I primi anni  in Monastero

“Mio padre e mia madre mi hanno abbandonato, ma il Signore mi ha raccolto”
(salmo 27,10)

 

 

 

Marianna De Leyva, entra, nel Monastero di S. Margherita in Monza, il 15 marzo 1589, all’età di tredici anni .
Il monastero di S. Margherita era, allora, come ce lo descrive uno storico dell’epoca, “tetro, uggioso, profondamente malinconico. … Per la speciale disposizione dei singoli locali, quel povero monastero, non aveva un punto solo dal quale la vista potesse ricrearsi d’uno sguardo ai monti, all’orizzonte, all’aria libera. Era per così dire chiuso da ogni parte, ché alla destra il giardino della casa degli Osii tutto lo circondava colle alte piante, a mattina i locali rustici del cenobio toglievano quel poco di passaggio che avrebbe potuto dare la muraglia della città, a mezzodì la chiesa tutto ostruiva ed a ponente infine la porta d’ingesso con tanto di chiavistello”.

CONSEGNE –
a - Trascriva il brano sui primi anni in monastero da "I primi anni  in" a "tredici anni .", sostituendo "Monza" con "Milano".
b - Risponda alle seguenti domande sul brano fornito:
(i) In quale data Marianna De Leyva entra nel Monastero di S. Margherita?
(ii) Da quale salmo è tratta la citazione posta in apertura?
(iii) Secondo lo storico citato, che cosa ostruiva tutto a mezzodì del monastero?

ESTRATTI DEI RECORD –
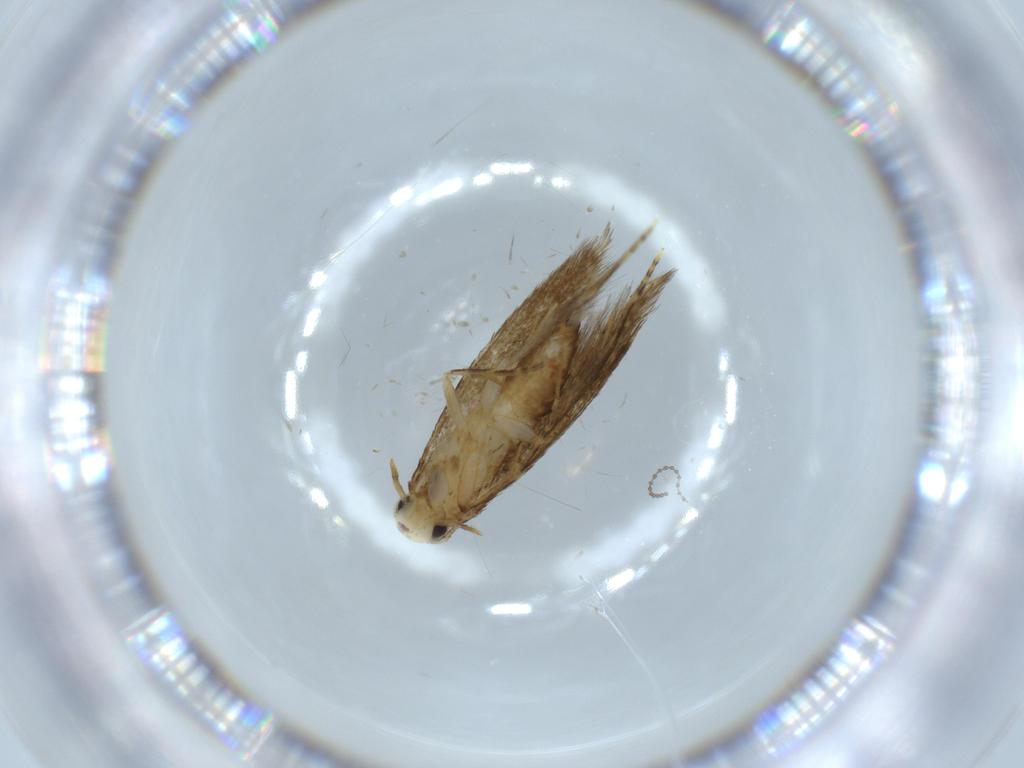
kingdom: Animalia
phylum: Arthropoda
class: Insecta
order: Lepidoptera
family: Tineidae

--

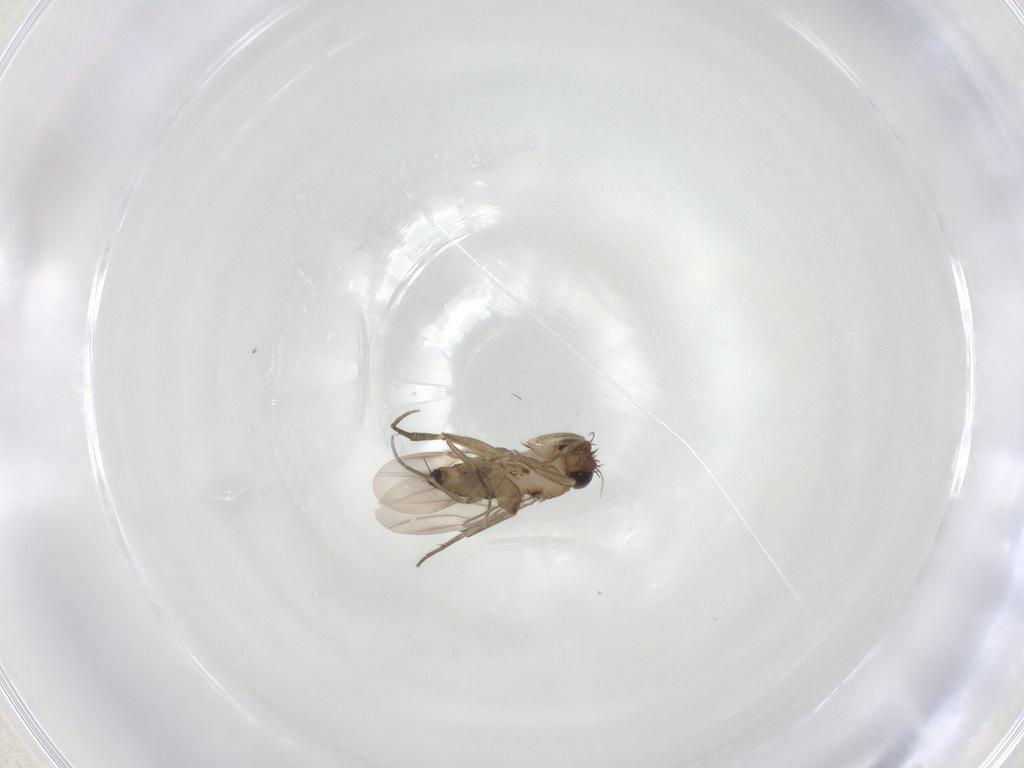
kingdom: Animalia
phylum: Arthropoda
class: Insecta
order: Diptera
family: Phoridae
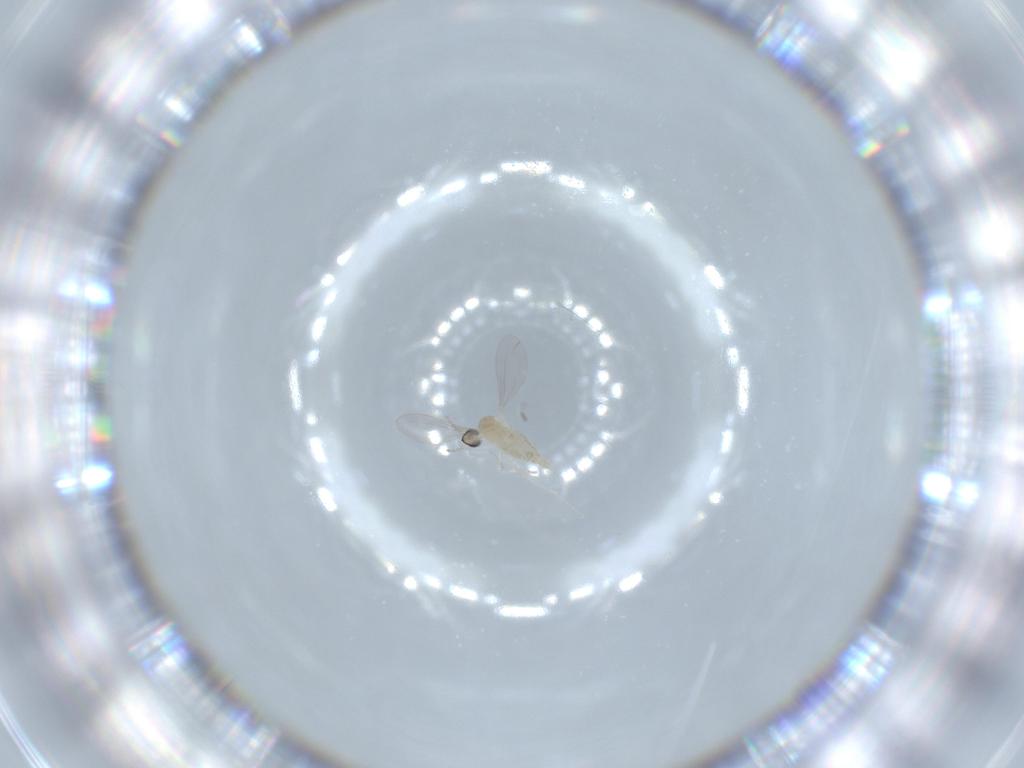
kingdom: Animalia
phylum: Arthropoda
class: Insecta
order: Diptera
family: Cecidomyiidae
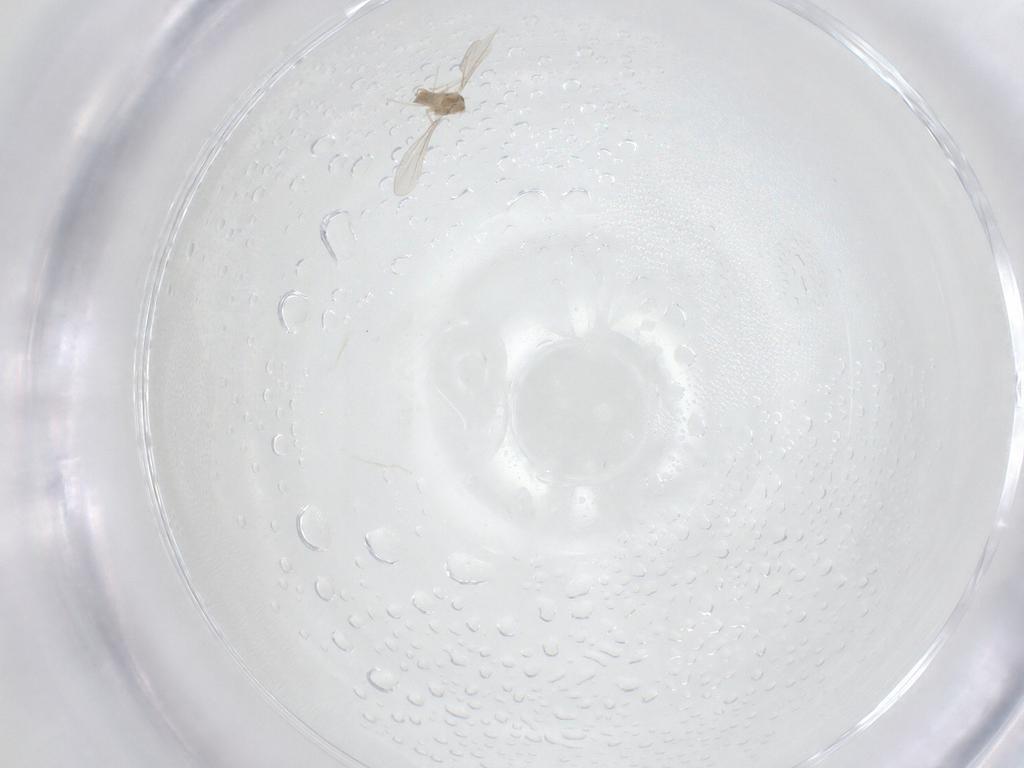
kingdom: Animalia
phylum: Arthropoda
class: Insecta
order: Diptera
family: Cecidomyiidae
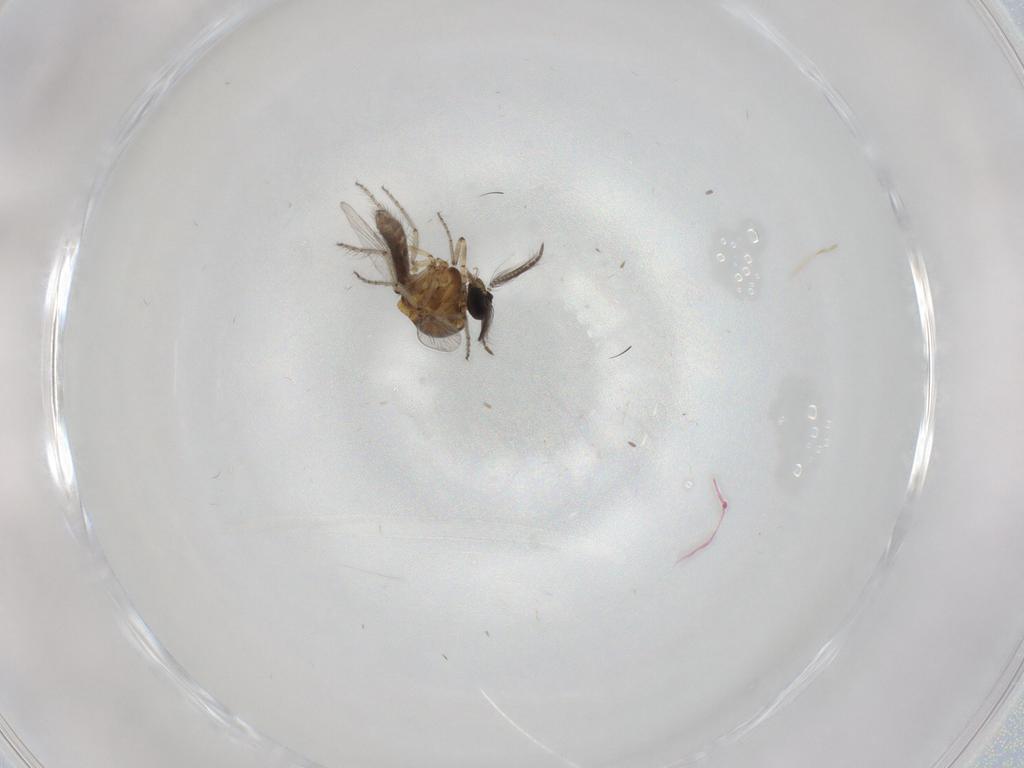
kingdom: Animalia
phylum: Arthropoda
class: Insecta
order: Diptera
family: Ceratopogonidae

SOLUZIONI PER CONSEGNA –
a -
I primi anni  in Monastero

“Mio padre e mia madre mi hanno abbandonato, ma il Signore mi ha raccolto”
(salmo 27,10)

 

 

 

Marianna De Leyva, entra, nel Monastero di S. Margherita in Milano, il 15 marzo 1589, all’età di tredici anni .

b -
(i) Il 15 marzo 1589.
(ii) Dal salmo 27,10.
(iii) La chiesa.